Ficção Americana se colocou muito rápido naquela lista de filmes extremamente inteligentes em que eu me pego pensando ao acaso. A direção e o roteiro de Cord Jefferson constroem uma dramédia cheia de metalinguagens, envolvente do início ao fim. Jefferson também coassina a produção ao lado de Ben LeClair, Jermaine Johnson, Ram Bergman e Nikos Karamigios, enquanto Cristina Dunlap assina a fotografia.

Sobre o Filme

A sinopse oficial do longa estabelece uma premissa inusitada: Monk, um autor negro, escreve um livro carregado de estereótipos para debochar do mercado editorial, mas não tinha como prever o sucesso da obra em que nem ele acredita. E no entanto, esse é apenas um arco narrativo de Ficção Americana: boa parte da história é um mergulho no personagem de Monk, que vê sua família se despedaçar e sua carreira fugir ao seu controle, enquanto sofre com o profundo conflito interno entre saber quem é e achar que talvez não possa ser essa pessoa.

Esse é um filme baseado nas hipocrisias da sociedade moderna, e o seu brilhantismo está em conseguir inserir a ironia na história através de cenas, mas também no todo. Ficção Americana é em sua estrutura e em sua essência uma grande ironia, um verdadeiro tapa na cara.

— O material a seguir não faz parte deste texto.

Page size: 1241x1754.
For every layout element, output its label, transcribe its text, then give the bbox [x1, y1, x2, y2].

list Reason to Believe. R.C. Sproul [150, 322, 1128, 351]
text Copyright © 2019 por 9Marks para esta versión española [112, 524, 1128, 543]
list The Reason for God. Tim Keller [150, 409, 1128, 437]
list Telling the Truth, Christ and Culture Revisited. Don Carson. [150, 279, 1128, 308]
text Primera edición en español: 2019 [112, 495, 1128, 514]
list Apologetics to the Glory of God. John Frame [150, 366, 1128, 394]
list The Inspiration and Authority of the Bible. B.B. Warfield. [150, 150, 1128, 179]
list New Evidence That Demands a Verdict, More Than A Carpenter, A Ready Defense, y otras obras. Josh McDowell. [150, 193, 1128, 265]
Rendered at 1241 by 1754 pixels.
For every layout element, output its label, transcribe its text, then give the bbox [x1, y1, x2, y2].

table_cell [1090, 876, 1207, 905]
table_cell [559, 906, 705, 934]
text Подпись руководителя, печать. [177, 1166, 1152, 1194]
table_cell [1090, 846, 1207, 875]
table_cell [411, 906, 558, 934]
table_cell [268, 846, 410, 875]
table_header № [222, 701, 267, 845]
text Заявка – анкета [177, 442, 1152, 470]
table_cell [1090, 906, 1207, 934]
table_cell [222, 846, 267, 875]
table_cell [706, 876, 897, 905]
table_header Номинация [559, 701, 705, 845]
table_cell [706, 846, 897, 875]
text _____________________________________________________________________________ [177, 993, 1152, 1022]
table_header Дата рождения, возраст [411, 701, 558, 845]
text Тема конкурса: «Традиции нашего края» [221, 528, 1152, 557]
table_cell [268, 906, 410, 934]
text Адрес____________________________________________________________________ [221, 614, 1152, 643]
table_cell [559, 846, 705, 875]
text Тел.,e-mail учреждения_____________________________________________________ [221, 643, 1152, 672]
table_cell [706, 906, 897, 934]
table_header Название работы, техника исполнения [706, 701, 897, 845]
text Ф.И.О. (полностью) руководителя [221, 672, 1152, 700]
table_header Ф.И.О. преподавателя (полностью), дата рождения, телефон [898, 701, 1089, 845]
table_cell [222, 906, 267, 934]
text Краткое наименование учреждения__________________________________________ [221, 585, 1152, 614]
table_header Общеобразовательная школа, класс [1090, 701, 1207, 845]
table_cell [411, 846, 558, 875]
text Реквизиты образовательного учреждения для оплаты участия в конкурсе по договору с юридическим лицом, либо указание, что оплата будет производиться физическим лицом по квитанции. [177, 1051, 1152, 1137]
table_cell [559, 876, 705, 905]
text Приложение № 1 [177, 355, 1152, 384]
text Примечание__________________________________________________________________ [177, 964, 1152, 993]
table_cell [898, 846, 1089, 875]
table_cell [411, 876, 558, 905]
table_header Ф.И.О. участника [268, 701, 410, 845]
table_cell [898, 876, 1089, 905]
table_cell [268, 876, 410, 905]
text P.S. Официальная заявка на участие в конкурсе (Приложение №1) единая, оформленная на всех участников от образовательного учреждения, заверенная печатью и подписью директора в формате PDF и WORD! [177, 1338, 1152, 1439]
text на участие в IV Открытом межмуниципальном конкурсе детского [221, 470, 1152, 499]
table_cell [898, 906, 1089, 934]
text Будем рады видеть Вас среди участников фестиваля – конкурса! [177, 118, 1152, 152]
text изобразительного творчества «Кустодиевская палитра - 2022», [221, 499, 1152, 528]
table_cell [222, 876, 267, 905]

Isso porque a parte de comédia do filme, sobre os absurdos cada vez maiores envolvendo esse livro que começou como uma piada e se torna um fantasma assombrando a vida de Monk, entrega de forma descarada a crítica à forma como nós, pessoas brancas, tendemos a ver valor em histórias sobre pessoas pretas apenas se estas reforçarem narrativas de tragédia (as chamadas narrativas “importantes”). E, no entanto, o grande brilhantismo está no contraste com a porção dramática do longa, onde vemos conflitos universais de família e perda.

O longa é muito sobre Monk; você sente que, mais do que estar acompanhando um personagem principal, a história é narrada por ele. E ele não é um personagem agradável (se você precisa gostar do protagonista para gostar do filme, eu deixaria essa passar): orgulhoso ao extremo e mais do que um pouco mesquinho, ainda assim é possível entender sua raiva com tudo e todos. O que acaba tornando a atuação de Jeffrey Wright um dos carros-chefe do filme.

Minha Opinião

Me senti bastante desconectada do restante dos personagens de forma independente, mas tudo volta para suas relações com Monk, então no geral faz sentido. E tenha em mente que o filme, na sua intenção de ser realista, introduz vários pequenos conflitos cotidianos, muitos dos quais ficam sem resposta, e cabe ao expectador lembrar que na vida nem tudo tem uma (re)solução.

Os últimos 40 minutos de filme, quando o problema com o livro toma proporções ridículas e Monk precisa confrontar suas opiniões (ou, melhor dizendo, é confrontado por elas), é quando o roteiro se torna incomparável. E o final eu nem quero comentar para não dar spoiler, mas basta dizer que ele aluga um triplex na mente sem possibilidade de retorno.

Potencial é aquilo que as pessoas vêem quando elas acham que o que está na frente delas não é bom o suficiente.

Ficção Americana é obrigatório para quem gosta de sátiras e principalmente para quem tem interesse nas indústrias do entretenimento, como o mercado editorial. E não se preocupe, porque apesar do nome, as discussões propostas são todas transponíveis para a realidade brasileira, inclusive se torna um exercício bastante interessante. Acima de tudo, o longa atua como uma reflexão para aqueles que se entitulam “aliados”: que tipo de narrativas não brancas você consome? E por quê?

FICÇÃO AMERICANA

Diretor: Cord Jefferson

Elenco: Jeffrey Wright, Sterling K. Brown, Erika Alexander, Leslie Uggams, Issa Rae

Ano de lançamento: 2023

Monk é um escritor negro brilhante, mas seus livros não são populares já que ele se recusa a retratar negros de forma estereotipada em seu trabalho. Ele é pressionado por seu editor a criar uma obra comercial e escreve uma história carregada de preconceitos como piada. Só que o livro se torna um best-seller da noite para o dia. Com o dinheiro caindo em sua conta, mas com a consciência pesada, Monk é obrigado a encarnar um personagem “do gueto” para manter a farsa.